Tomorrow my girlfriend and I leave for a five-day visit to her hometown in the western U.S.
It’s finally time for me to meet la mia ragazza la famiglia.
Her family did not take her coming out to them 15 years ago very well at all. Being homosexual was the worst thing she could do in the realm of my girlfriend’s parent’s very narrow view of and parameters around intimate pairings.
My girlfriend’s father has been dead for over two decades, but her mother persisted in her homophobia until maybe a year-and-a-half ago when a brick in the wall cracked.
She’s Italian, the mother, and when I was in Bologna, I sent, via my girlfriend, a message I had found on Italian Google, “Buona Festa Della Mamma.” It was as simple as that: “Happy Mother’s Day” relayed in Italian.
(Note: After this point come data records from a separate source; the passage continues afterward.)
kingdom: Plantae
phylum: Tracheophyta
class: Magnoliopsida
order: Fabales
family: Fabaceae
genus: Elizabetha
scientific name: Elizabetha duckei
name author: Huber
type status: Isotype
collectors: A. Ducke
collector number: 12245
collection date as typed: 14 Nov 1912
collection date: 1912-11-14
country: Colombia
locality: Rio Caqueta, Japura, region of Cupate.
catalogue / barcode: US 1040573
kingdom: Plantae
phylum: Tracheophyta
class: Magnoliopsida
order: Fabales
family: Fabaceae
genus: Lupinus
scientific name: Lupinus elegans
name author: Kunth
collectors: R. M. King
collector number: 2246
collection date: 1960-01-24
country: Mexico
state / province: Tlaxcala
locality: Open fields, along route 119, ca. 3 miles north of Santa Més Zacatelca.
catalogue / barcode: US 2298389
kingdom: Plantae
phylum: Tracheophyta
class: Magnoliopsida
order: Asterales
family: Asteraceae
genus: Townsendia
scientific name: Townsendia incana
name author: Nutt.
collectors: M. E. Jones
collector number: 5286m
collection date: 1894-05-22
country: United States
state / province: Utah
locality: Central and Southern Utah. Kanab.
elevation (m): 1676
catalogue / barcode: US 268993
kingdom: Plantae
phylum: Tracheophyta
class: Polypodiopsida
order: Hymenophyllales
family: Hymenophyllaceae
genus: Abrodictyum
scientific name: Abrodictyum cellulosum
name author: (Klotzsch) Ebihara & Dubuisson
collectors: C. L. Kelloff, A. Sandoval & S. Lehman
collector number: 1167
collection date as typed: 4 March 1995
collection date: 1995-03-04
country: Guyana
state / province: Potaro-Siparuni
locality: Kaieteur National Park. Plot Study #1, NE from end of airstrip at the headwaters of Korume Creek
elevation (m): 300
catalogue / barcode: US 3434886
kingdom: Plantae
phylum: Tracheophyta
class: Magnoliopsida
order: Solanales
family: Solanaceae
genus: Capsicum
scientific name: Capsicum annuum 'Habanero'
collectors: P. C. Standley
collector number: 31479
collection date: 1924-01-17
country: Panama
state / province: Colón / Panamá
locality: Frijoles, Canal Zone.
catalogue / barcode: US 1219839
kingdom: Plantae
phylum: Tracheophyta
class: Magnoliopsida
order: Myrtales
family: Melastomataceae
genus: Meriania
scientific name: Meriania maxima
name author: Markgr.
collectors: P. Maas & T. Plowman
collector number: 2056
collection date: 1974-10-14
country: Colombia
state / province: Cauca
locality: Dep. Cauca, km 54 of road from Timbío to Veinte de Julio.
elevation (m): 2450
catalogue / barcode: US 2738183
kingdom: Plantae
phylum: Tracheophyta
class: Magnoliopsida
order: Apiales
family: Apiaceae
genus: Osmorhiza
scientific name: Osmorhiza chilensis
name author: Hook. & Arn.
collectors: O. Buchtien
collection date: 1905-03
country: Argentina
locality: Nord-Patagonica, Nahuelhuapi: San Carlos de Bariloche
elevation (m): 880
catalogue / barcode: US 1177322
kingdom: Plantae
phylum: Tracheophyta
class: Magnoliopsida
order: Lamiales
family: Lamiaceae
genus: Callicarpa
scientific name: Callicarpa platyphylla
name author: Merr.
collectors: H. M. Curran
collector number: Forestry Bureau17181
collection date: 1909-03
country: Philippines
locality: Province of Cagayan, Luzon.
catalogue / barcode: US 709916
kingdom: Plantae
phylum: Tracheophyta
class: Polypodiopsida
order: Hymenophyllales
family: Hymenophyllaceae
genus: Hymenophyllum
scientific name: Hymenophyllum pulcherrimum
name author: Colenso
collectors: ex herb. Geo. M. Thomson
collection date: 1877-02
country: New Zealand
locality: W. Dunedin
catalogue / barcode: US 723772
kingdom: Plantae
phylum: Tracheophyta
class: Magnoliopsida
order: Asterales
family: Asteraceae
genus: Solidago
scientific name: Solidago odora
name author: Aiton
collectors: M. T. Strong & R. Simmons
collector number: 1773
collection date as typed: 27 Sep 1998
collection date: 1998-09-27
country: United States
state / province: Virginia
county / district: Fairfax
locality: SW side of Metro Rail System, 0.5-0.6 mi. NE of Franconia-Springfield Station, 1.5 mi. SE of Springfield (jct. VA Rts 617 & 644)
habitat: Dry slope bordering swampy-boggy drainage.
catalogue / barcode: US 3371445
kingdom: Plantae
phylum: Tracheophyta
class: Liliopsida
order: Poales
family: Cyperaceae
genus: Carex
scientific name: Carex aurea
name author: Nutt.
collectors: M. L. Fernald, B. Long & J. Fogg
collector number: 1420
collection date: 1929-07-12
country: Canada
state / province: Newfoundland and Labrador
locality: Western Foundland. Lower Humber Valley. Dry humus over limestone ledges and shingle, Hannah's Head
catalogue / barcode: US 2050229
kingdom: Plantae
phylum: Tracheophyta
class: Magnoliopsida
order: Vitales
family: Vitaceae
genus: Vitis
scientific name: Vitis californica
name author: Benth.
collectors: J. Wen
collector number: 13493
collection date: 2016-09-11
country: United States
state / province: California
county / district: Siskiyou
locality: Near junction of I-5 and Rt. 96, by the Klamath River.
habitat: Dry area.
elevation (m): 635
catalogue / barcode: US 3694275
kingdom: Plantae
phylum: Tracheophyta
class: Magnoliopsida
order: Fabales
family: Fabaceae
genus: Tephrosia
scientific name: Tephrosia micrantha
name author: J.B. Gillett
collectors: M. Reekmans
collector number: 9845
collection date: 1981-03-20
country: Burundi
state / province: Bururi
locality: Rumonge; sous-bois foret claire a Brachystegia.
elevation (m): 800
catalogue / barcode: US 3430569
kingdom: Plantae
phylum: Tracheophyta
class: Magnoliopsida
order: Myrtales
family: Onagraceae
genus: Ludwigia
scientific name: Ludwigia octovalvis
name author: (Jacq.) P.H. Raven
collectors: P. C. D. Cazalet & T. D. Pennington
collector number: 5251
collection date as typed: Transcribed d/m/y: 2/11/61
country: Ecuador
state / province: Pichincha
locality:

And then the wall began to crumble.
I’d been hanging around her daughter for about nine months, and my girlfriend talked about me to her mother but received only an “Oh” response on the other end of the phone. However, when her mother found out I was in Italy, and I was there just because I wanted to be, that was magic. She (the mother) began asking what I was doing, what I was eating, and where I was visiting. I sent along photos, mailed a card to her mother, and bought a small gift for her.
When I returned to Brooklyn, I Skyped with my girlfriend‘s mother, and she liked me. It seemed as though (and she acted like) she had never been a hardcore homophobe.
I know this has made my girlfriend very happy—to have her mother’s support of her primary intimate relationship 40-odd years later. I also think my gal must now have very intense and mixed feelings about visiting her mom and taking me with her. She must have deep, swirling feelings about the woman who birthed her, raised her and then denied a considerable part of her existence for so long, now embracing her girlfriend and what it means. (I might be stretching there because I’m not sure the mom fully understands or acknowledges what lesbianism means in political or sexual terms.)
I’m happy to meet the “Fockers” tomorrow. I don’t have the same homophobic experience with my own family of origin—they were accepting of my queerness from day one. So, I can sympathise with my girlfriend and be supportive, but I cannot imagine the depth of being rejected by family for my sexuality.
It will be interesting to meet my girlfriend’s mother and her aunts—her mother’s sisters—who have been asking about her “special friend” for the past two years. It’s all old school—and Italian—unfamiliar to me in terms of my own experience, but oh, so prevalent and sorry a story in the queer community.